Rethinking the VLC’s mirrors infrastructure

Around 2005 when we started to gather some statistics about VLC, download numbers were around 150,000 downloads per day. Since then this number has increased significantly to reach more than 1M the good days. In the beginning we used few mirrors to handle the file distribution and it was an hassle to manage since back in the days it required a lot of human power to do a VLC release. Mostly because we had to wait several hours (if not days) until all mirrors were synchronized. Frustrated by the situation we moved to SourceForge.net during the month of April, 2010 to simplify the release process. We stayed there for 3 years until recently.

To better understand why we backed off let’s talk a bit about the SourceForge.net business model. Like any other company they have to make money to pay their bills and employees. No problem with that. The way they do it is to put ads on their downloads pages while your download starts. No problem with that either. Except when it comes to ads that are obviously designed to trick the user into believing they are part of the download procedure. Which is indeed bad and misleading. Let’s illustrate what I’m talking about.

VLC’s page on SF.net as taken on April 15, 2013 in France with an IE8 user agent.

Do you see these big buttons? Of course! They are even bigger than the real download link and you have absolutely no idea where they are linking to (Spoiler alert: it’s a scam). Obviously a lot of our users were tricked into clicking these ads and were downloading all kind of crapware. I don’t blame SourceForge for this, this is more a matter of how most advertising programs works on the web nowadays but anyway we care enough about our users to not continue this way. And yes, we asked SF.net many times to be more vigilant about the ads they are showing without much success. This is one of the reason why we (the VideoLAN organization) decided to move away from SourceForge and return to a more typical distribution channel.

Back to the mirrors

We went back to the traditional way of distributing files in the free software world: using mirrors. But we are no traditional software. We have millions of users to serve and tens of terabytes to transmit each day everywhere in the world in a reliable way. That’s not a trivial matter when you have no money for buying servers and bandwidth in every part of the world. So we had to rely on generous sponsors.

Finding the sponsors

Finding sponsors able to setup the mirrors and handle all the related costs (disk storage, bandwidth  maintenance) is nothing easy. I’ve sent hundreds of email to hosting providers, network operators and ISPs around the world and surprisingly most of them answered positively. One of the constraint we had to consider is where to put mirrors so that it reflects more or less our current user base in each country (dense areas tend to have more mirrors than others).

Every single server can (and will) fail

The situation of having a failing mirror is scary since you have no easy way to get this information soon enough to disable it without having too much users unable to download the requested files. There is no silver bullet but having good tools can help a lot in those situations. We opted for mirrorbrain, a full featured, battery included, open-source geographic load-balancer. Among its supported features mirrorbrain monitors each server, on a network and file level which is great for availability. If one of our mirror is misbehaving it will be disabled automatically, rerouting the requests to the closest available mirror in a matter of minutes and will be re-enabled as soon as it gets back online.

The setup

The first thing you need to know is that mirrorbrain only works as an Apache module. On a personal level I don’t like the Apache HTTP server, because the configuration is a pain and most of all it scales badly under pressure, hogging your CPU and memory quite fast when the traffic exceeds a certain amount of requests per second. Being scalable was not an option but a requirement so I achieved this by adding a fine-tuned nginx frontend.
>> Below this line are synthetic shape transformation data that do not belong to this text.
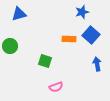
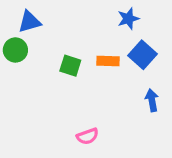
green circle: (10, 46) -> (15, 50), moved
green square: (45, 61) -> (70, 66), moved

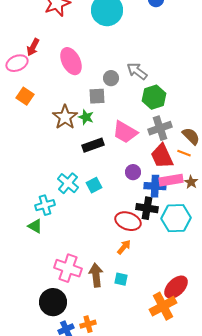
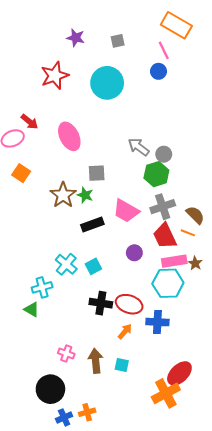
red arrow: (33, 47) -> (29, 122), turned -78
gray circle: (111, 78) -> (164, 154), moved
blue cross: (155, 186) -> (157, 322), moved
black cross: (147, 208) -> (101, 303), moved
cyan hexagon: (176, 218) -> (168, 283), moved
pink cross: (68, 268) -> (66, 353), size x0.6

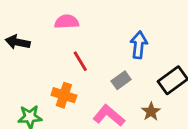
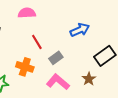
blue arrow: (139, 45) -> (80, 30), turned 60
gray rectangle: (121, 80) -> (56, 58), moved

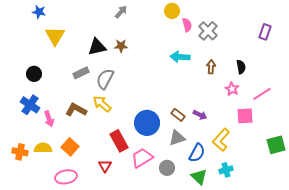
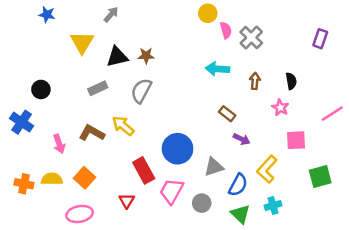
gray arrow: (121, 12) -> (111, 15), moved
yellow triangle: (55, 36) -> (82, 42), moved
gray semicircle: (105, 79) -> (141, 91), moved
pink line: (262, 94) -> (332, 114), moved
blue cross: (30, 105) -> (22, 122), moved
brown rectangle: (178, 115) -> (227, 114), moved
green square: (276, 145) -> (320, 176), moved
pink trapezoid: (142, 158) -> (171, 191), turned -30

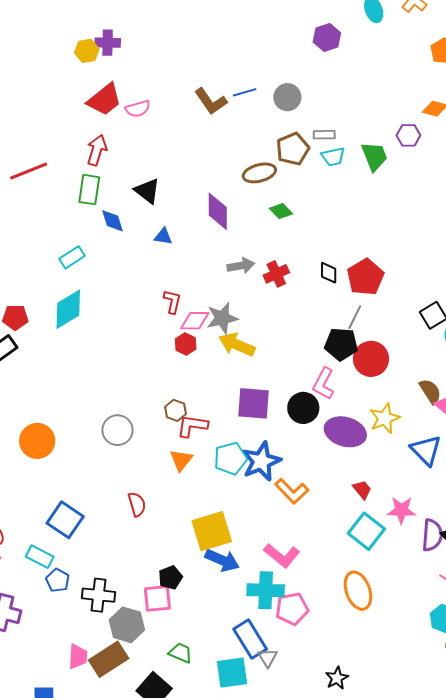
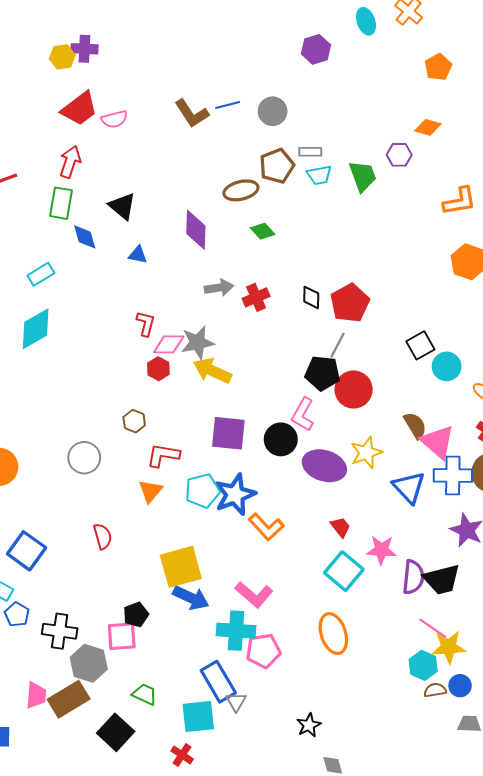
brown hexagon: (176, 410) -> (134, 421), moved

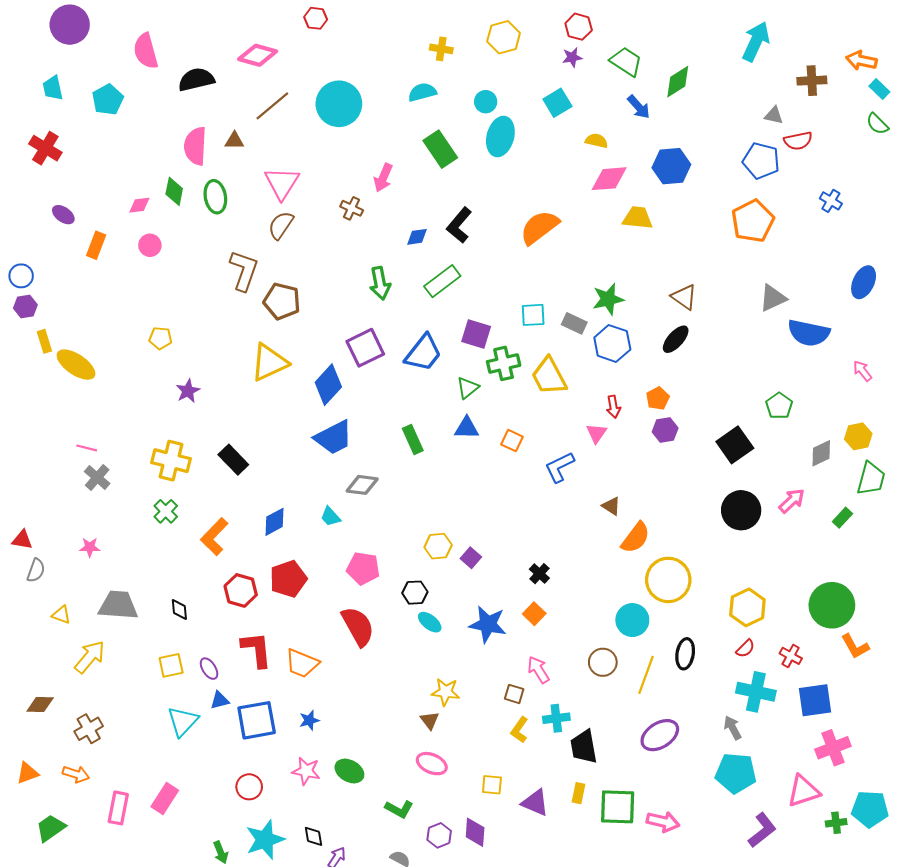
Another requirement we had was to show a webpage during the download to show the logo of the selected mirror, a checksum of the file and few ads (we are currently supporting the open-source music player Tomahawk).

Putting things together this is how the actual platform looks like and what happen when you’re downloading VLC or any other software from the VideoLAN website:

Nginx is used as a frontend here, all the incoming requests are served through it. It provides static files (images, css, javascript) itself, forwarding download requests to a web application (the glue) in charge of querying mod_mirrorbrain for the best mirror for the given user and file. Eventually it generates the page containing the redirect, ads and checksum. Only few requests are directly forwarded to the Apache backend without passing by the web app but these are only used for monitoring and debugging purpose and are not part of the standard download process.

Conclusion

One month after we put the whole thing into production we are quite pleased by the result. We’re serving dozens of downloads (and VLC’s updates!) each second everywhere in the world in a reliable way from a total of 42 mirrors provided by awesome sponsors. And we even survived to a DDOS attack without a single downtime!

 

3 Comments.

  1. Nice. Thanks for cutting down the confusing download junk :) Now if only there were a similar option for “all popular open source projects” … hmm … maybe you can make it into some kind of reusable system somehow?

    • Doing something reusable is really hard since tuning the whole system is definitely the most difficult part. But if other projects are interested I would be glad to share my experience with them!

  2. We average 560 requests/sec on a daily basis with mirrorbrain, and I’ve been thinking about reverse-proxying nginx as well. Not sure how much that will do on a plain mirrorbrain install – we do not need an intermediary page.